# TASK GOAL:
Go through the following data and transcribe exactly the stretch of lines from the one holding "Preisdaten. Internes Manuskript zuhanden des" to the one holding "Unsicherheit: Die konjunkturelle Resilienz", both included.
----- STORED DATA
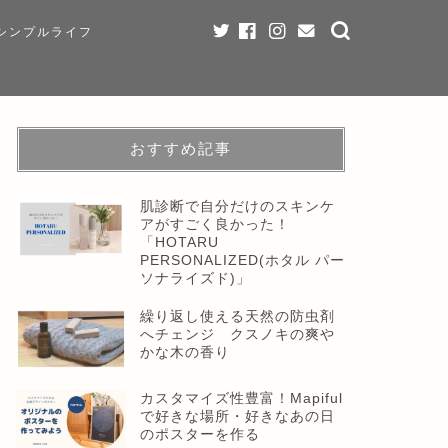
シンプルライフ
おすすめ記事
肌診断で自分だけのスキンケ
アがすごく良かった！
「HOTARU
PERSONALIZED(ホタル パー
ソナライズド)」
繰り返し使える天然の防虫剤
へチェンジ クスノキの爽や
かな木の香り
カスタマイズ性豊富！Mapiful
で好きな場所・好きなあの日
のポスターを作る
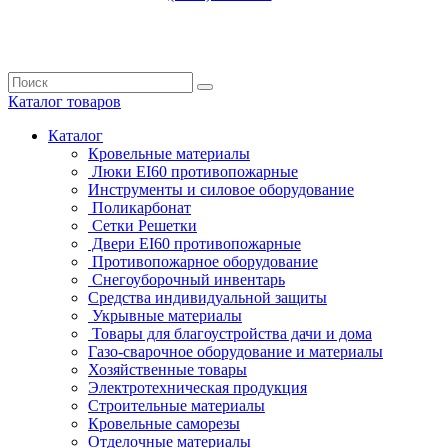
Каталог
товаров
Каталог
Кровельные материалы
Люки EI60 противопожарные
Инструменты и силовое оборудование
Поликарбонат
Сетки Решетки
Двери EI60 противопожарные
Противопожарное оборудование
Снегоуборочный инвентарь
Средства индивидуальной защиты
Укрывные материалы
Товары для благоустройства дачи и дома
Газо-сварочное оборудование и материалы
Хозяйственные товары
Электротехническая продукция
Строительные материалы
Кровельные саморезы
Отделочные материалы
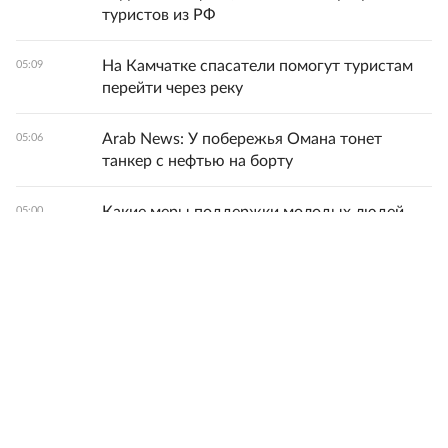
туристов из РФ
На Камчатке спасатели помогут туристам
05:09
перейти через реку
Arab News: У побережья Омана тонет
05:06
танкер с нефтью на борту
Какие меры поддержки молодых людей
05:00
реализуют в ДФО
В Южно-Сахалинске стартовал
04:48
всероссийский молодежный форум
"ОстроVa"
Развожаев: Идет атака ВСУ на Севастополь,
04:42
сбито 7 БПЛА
----------
----- STORED DATA
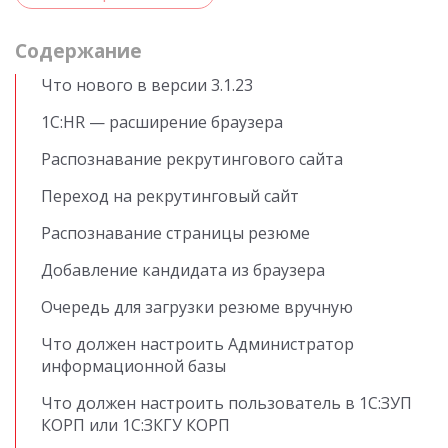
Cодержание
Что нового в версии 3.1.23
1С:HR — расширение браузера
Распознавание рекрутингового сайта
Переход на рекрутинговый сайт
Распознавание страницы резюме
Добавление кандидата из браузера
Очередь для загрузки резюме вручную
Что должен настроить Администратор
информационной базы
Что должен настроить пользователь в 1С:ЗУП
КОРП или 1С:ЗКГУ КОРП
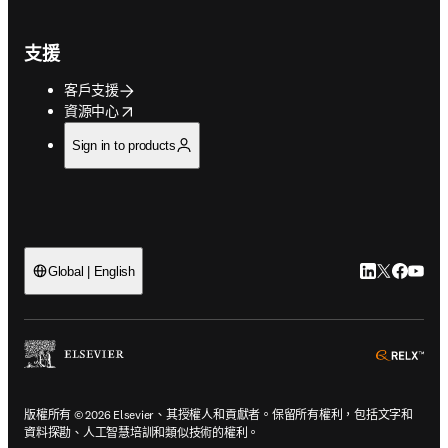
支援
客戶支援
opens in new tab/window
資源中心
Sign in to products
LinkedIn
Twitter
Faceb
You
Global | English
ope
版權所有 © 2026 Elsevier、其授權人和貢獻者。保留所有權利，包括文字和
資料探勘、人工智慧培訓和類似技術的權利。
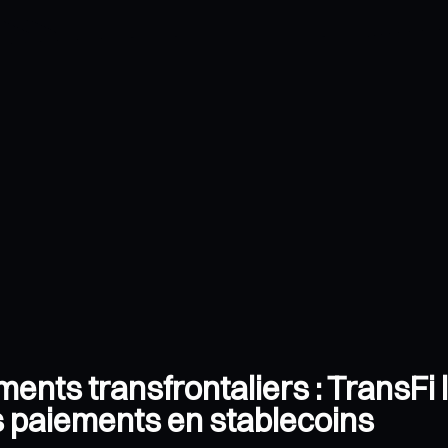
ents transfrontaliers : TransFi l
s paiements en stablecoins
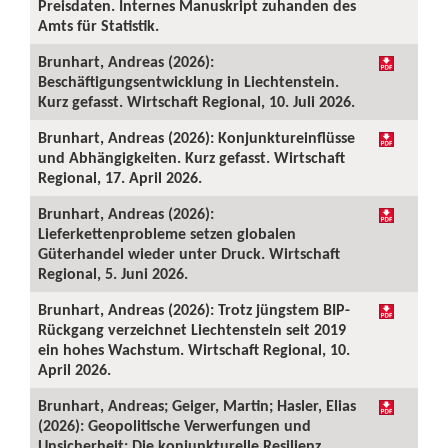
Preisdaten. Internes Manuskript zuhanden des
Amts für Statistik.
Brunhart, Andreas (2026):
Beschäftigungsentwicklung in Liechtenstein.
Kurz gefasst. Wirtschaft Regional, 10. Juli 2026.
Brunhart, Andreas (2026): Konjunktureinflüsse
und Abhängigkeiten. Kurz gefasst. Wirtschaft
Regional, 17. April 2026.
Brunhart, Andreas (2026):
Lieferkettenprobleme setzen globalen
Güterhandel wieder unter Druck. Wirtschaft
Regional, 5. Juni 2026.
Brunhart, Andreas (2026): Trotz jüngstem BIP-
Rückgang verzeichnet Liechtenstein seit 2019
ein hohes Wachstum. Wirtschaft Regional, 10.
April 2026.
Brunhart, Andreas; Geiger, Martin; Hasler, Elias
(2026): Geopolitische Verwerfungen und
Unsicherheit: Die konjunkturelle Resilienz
----------
----- STORED DATA
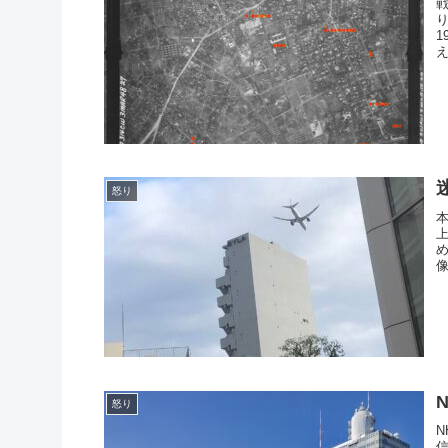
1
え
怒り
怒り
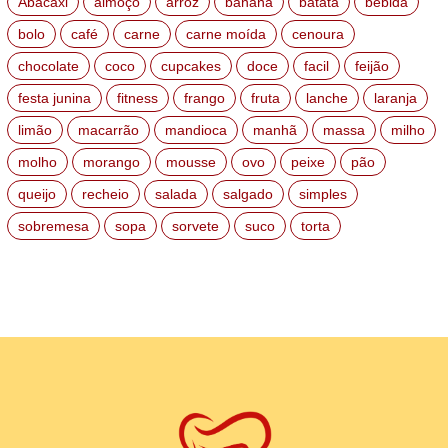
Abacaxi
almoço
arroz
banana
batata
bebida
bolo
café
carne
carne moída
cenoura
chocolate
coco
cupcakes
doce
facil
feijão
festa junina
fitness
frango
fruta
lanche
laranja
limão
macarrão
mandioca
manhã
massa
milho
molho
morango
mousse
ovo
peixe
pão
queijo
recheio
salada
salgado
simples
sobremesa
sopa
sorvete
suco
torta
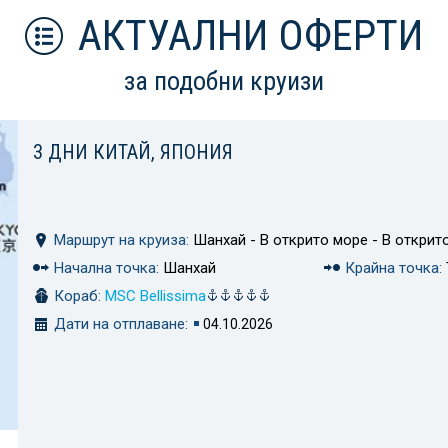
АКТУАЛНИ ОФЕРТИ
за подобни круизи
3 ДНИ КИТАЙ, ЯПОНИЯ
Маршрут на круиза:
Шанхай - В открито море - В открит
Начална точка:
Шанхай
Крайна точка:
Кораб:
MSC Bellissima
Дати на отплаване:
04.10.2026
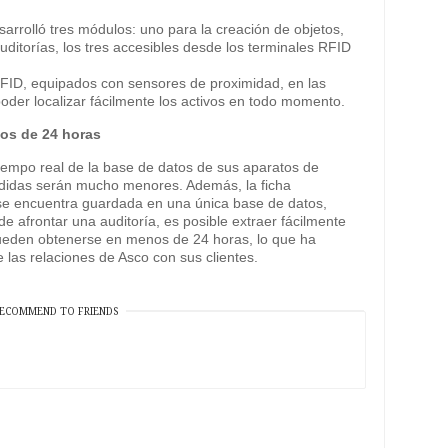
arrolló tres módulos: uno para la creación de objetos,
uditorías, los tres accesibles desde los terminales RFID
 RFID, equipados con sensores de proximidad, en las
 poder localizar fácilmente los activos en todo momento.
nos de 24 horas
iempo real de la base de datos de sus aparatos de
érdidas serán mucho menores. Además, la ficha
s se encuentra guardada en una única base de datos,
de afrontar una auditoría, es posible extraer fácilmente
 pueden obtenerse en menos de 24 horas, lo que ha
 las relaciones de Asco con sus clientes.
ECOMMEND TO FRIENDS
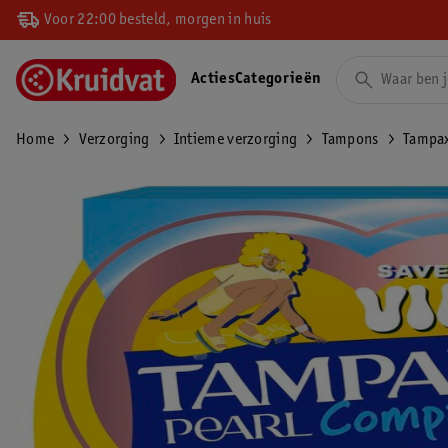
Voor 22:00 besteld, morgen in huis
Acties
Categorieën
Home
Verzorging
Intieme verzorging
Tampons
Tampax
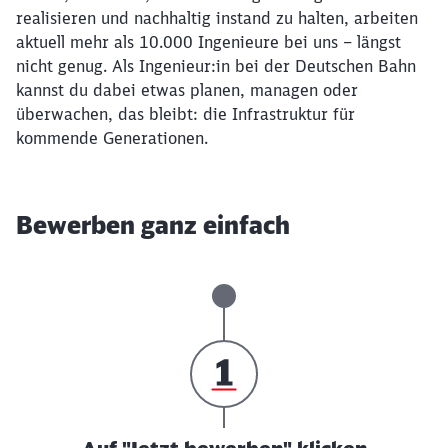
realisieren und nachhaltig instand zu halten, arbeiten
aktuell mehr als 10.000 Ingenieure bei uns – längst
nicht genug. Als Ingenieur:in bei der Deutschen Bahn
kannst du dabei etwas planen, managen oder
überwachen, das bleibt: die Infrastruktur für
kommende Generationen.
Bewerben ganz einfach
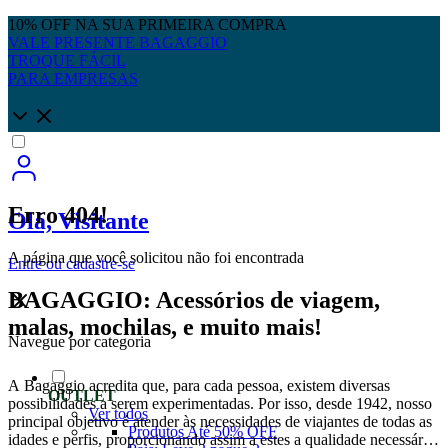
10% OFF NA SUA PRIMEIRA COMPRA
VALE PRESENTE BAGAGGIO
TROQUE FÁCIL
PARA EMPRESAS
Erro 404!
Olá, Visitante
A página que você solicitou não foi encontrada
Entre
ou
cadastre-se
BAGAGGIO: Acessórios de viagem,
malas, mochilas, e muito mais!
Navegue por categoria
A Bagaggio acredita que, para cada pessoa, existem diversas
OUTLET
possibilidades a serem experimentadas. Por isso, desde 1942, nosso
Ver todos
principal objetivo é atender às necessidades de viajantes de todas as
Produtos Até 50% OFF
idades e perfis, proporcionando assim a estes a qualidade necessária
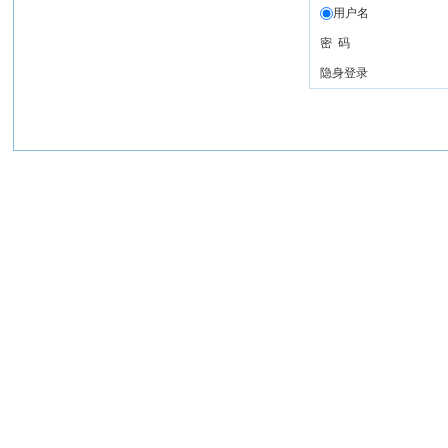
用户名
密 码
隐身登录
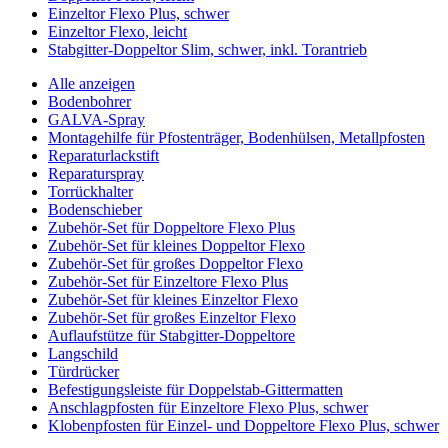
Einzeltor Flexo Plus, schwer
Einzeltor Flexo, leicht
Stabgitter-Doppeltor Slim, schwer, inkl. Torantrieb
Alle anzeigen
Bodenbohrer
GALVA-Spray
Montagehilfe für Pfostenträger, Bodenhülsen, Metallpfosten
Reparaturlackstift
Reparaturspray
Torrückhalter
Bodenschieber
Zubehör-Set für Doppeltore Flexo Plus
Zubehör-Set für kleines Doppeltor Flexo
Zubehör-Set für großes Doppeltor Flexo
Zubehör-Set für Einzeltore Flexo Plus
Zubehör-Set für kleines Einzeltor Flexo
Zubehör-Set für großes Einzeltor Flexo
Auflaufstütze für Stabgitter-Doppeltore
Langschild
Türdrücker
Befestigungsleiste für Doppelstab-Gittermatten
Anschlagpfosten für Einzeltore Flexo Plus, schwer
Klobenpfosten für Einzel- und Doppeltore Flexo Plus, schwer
----------
# TASK RESULT:
Preisdaten. Internes Manuskript zuhanden des
Amts für Statistik.
Brunhart, Andreas (2026):
Beschäftigungsentwicklung in Liechtenstein.
Kurz gefasst. Wirtschaft Regional, 10. Juli 2026.
Brunhart, Andreas (2026): Konjunktureinflüsse
und Abhängigkeiten. Kurz gefasst. Wirtschaft
Regional, 17. April 2026.
Brunhart, Andreas (2026):
Lieferkettenprobleme setzen globalen
Güterhandel wieder unter Druck. Wirtschaft
Regional, 5. Juni 2026.
Brunhart, Andreas (2026): Trotz jüngstem BIP-
Rückgang verzeichnet Liechtenstein seit 2019
ein hohes Wachstum. Wirtschaft Regional, 10.
April 2026.
Brunhart, Andreas; Geiger, Martin; Hasler, Elias
(2026): Geopolitische Verwerfungen und
Unsicherheit: Die konjunkturelle Resilienz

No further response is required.